- Le Japon renforce les règles sur les réserves de pièces stables, autorisant uniquement les obligations les mieux notées comme actifs de garantie.
- L’objectif est de renforcer la sécurité, la transparence et la réglementation sur le marché des stablecoins.
Le régulateur financier japonais, l'Agence des services financiers (FSA), a ouvert une consultation publique sur les nouvelles règles qui décideront quels émetteurs d'obligations Stablecoin peuvent être utilisés comme réserves. La consultation est ouverte jusqu'au 27 février 2026 et les règles finales s'appliqueront à toutes les pièces stables réglementées adossées au yen émises au Japon.

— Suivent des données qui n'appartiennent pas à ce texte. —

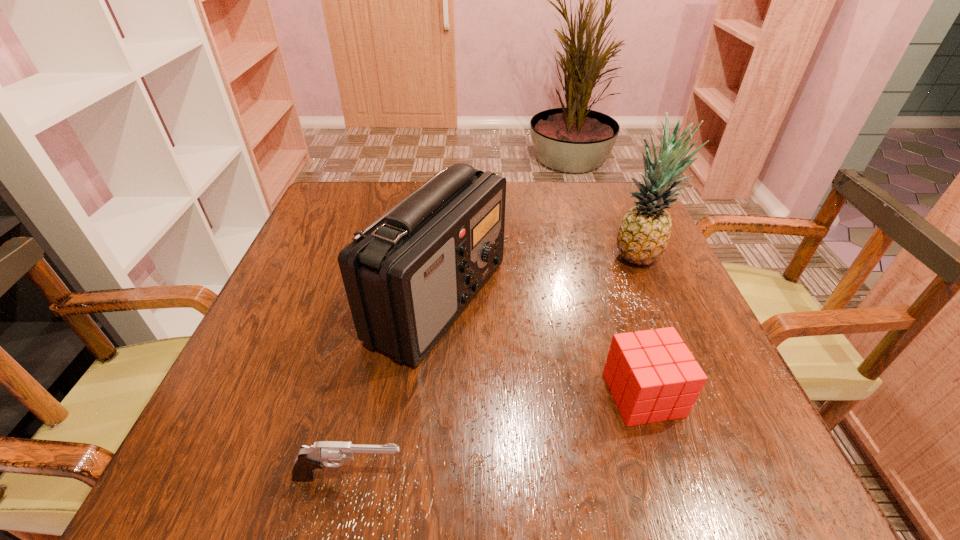
Image resolution: width=960 pixels, height=540 pixels. Find the location of `blank region between the nearest object and the cube`. blank region between the nearest object and the cube is located at coordinates (496, 436).

I want to click on vacant space in between the pineapple and the cube, so click(640, 325).

I want to click on free spot between the gun and the second tallest object, so click(x=394, y=388).

Locate an element on the screen. The image size is (960, 540). vacant area that lies between the cube and the nearest object is located at coordinates (496, 436).

Where is `vacant area between the third shortest object and the cube`? This screenshot has height=540, width=960. vacant area between the third shortest object and the cube is located at coordinates (540, 348).

This screenshot has height=540, width=960. Find the location of `empty location between the cube and the radio receiver`. empty location between the cube and the radio receiver is located at coordinates (540, 348).

The width and height of the screenshot is (960, 540). I want to click on blank region between the radio receiver and the cube, so click(x=540, y=348).

Locate an element on the screen. The image size is (960, 540). blank region between the tallest object and the cube is located at coordinates (640, 325).

I want to click on free spot between the radio receiver and the nearest object, so click(x=394, y=388).

In order to click on empty space between the radio receiver and the pineapple in this screenshot , I will do `click(538, 278)`.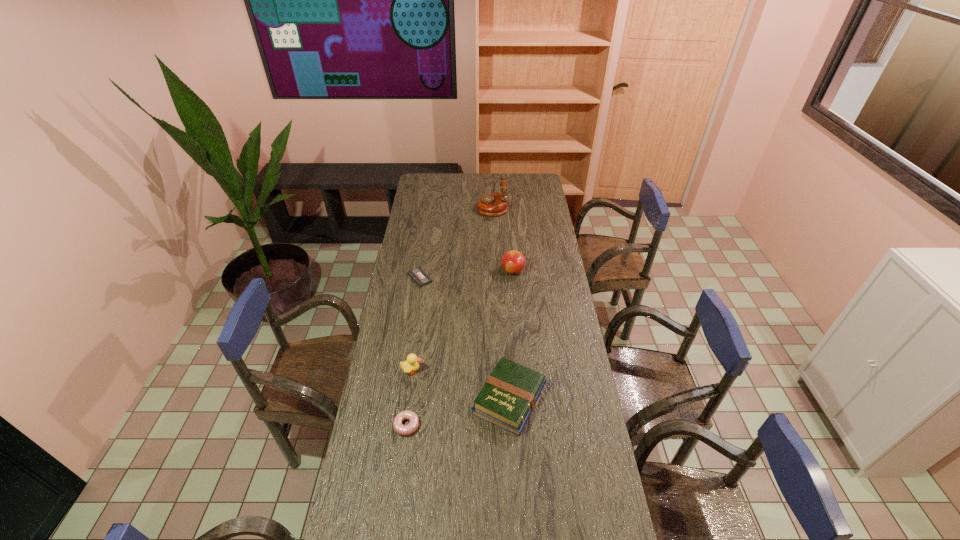
This screenshot has height=540, width=960. What are the coordinates of `the farthest object` in the screenshot? It's located at (495, 204).

Locate an element on the screen. Image resolution: width=960 pixels, height=540 pixels. telephone is located at coordinates (495, 204).

Identify the location of apple. (513, 262).

Locate an element on the screen. duckling is located at coordinates (409, 365).

Locate an element on the screen. book is located at coordinates click(509, 395).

En 2025, le Japon met à jour son Payment Service ACT qui permet l'émission de pièces stables dans le cadre de structures de confiance, mais il n'a pas clairement précisé quels actifs les émetteurs doivent détenir comme réserves. La FSA comble désormais cette lacune pour protéger les utilisateurs et garantir que les pièces stables sont entièrement soutenues par des actifs sûrs.
Des règles plus strictes fixées par le Japon
Selon le projet de règles, les réserves de Stablecoin peuvent inclure certaines obligations émises à l'étranger, mais seulement si elles remplissent des conditions strictes. Les obligations doivent avoir des notations de crédit très élevées et le pays émetteur doit être grand avec au moins 648 milliards de dollars d'obligations en cours. Ces règles s'appliquent aux pièces stables émises via des structures basées sur la confiance où les actifs de réserve sont détenus séparément et gérés par les utilisateurs. La nouvelle norme définit clairement comment ces réserves peuvent être investies, garantissant transparence et sécurité.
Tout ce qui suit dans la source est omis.